> [What the task requires] Pull every line of text from the listing below word for word, leaving out the pictures.

> [Data to use]
----
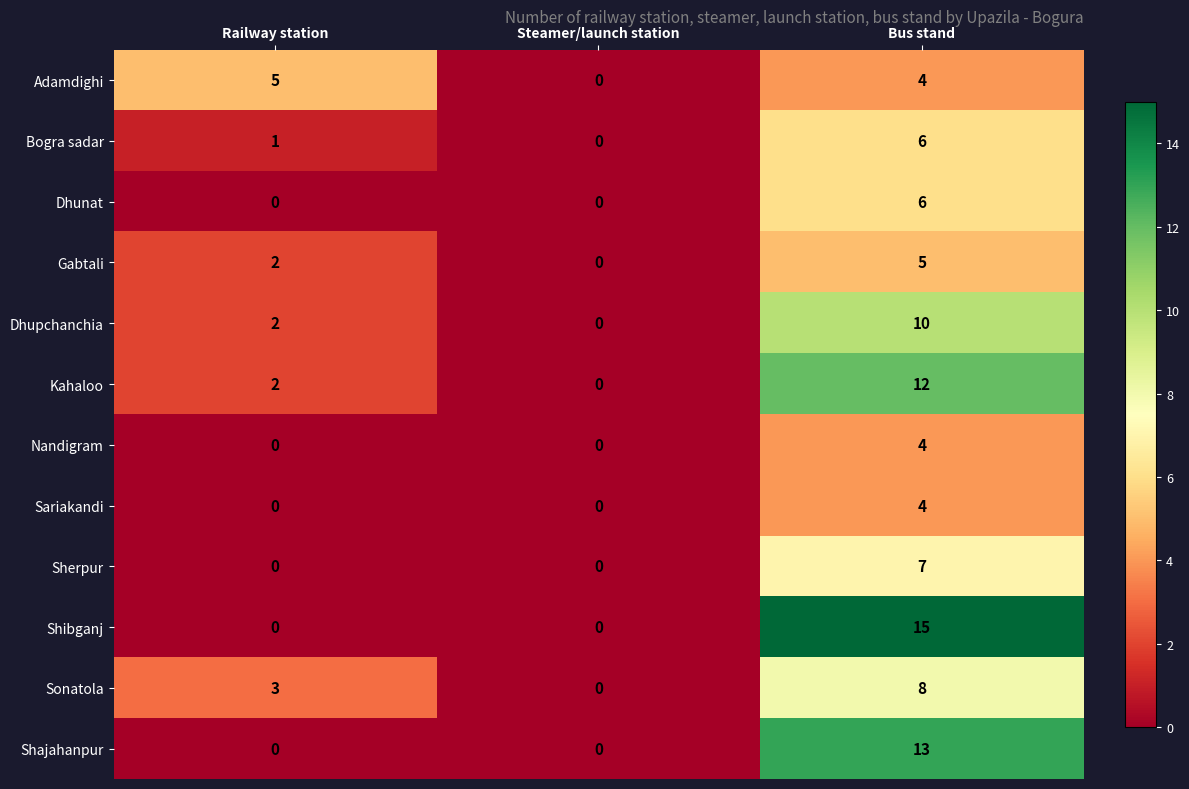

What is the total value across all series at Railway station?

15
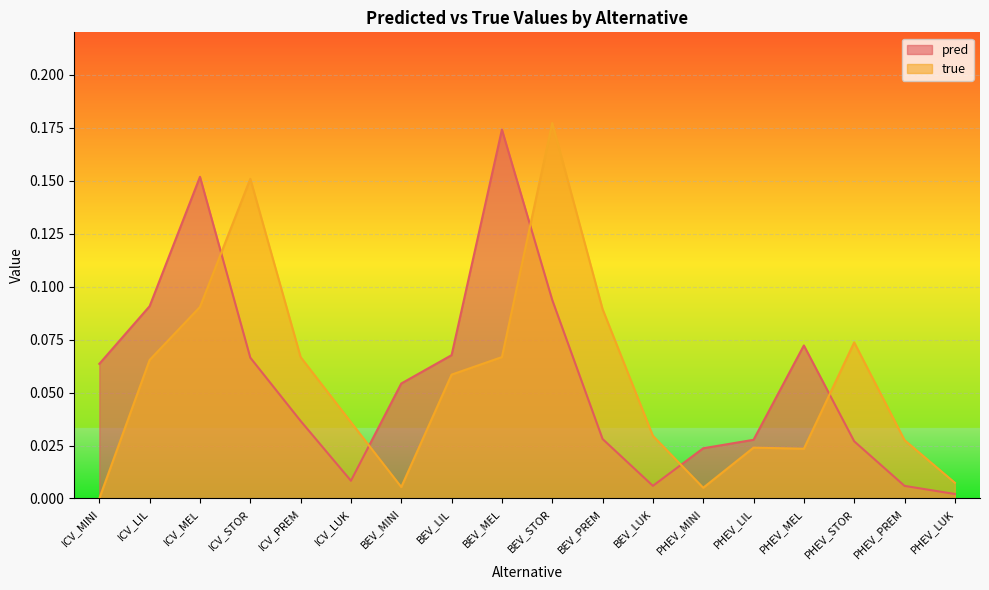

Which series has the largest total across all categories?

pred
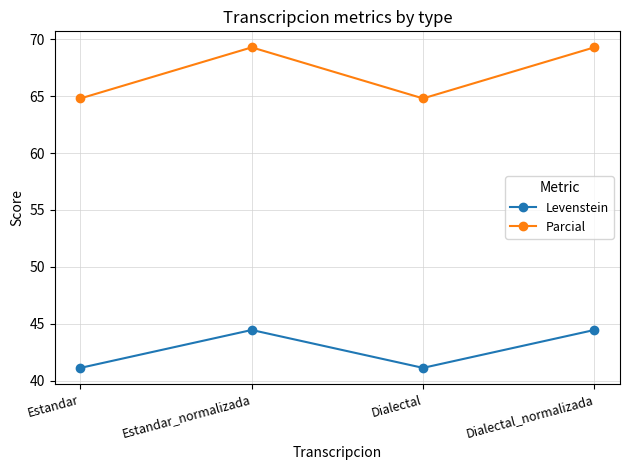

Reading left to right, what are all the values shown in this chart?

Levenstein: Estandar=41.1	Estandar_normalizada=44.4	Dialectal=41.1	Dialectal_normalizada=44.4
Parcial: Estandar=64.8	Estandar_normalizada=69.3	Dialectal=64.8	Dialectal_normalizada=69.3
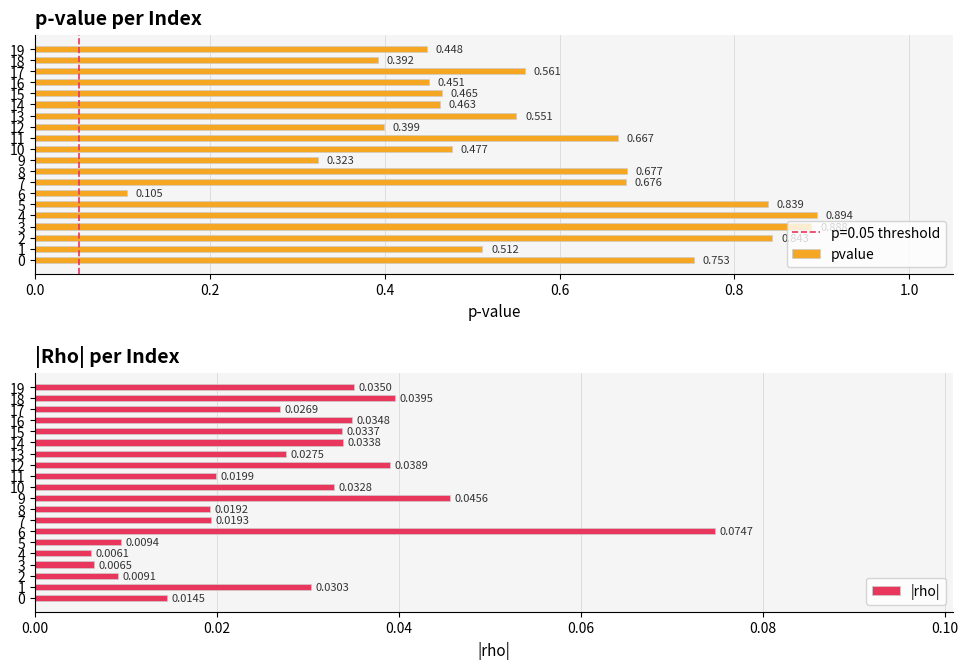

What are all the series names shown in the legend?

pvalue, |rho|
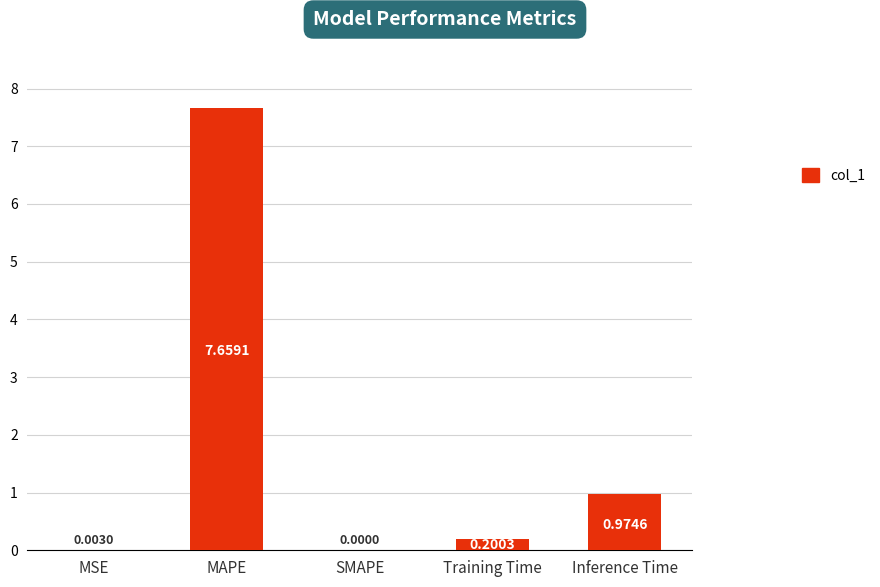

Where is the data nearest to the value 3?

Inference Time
----
> [Task answer]
What is the total value across all series at Railway station?

15

Which series has the largest total across all categories?

pred

Reading left to right, what are all the values shown in this chart?

Levenstein: Estandar=41.1	Estandar_normalizada=44.4	Dialectal=41.1	Dialectal_normalizada=44.4
Parcial: Estandar=64.8	Estandar_normalizada=69.3	Dialectal=64.8	Dialectal_normalizada=69.3

What are all the series names shown in the legend?

pvalue, |rho|

Where is the data nearest to the value 3?

Inference Time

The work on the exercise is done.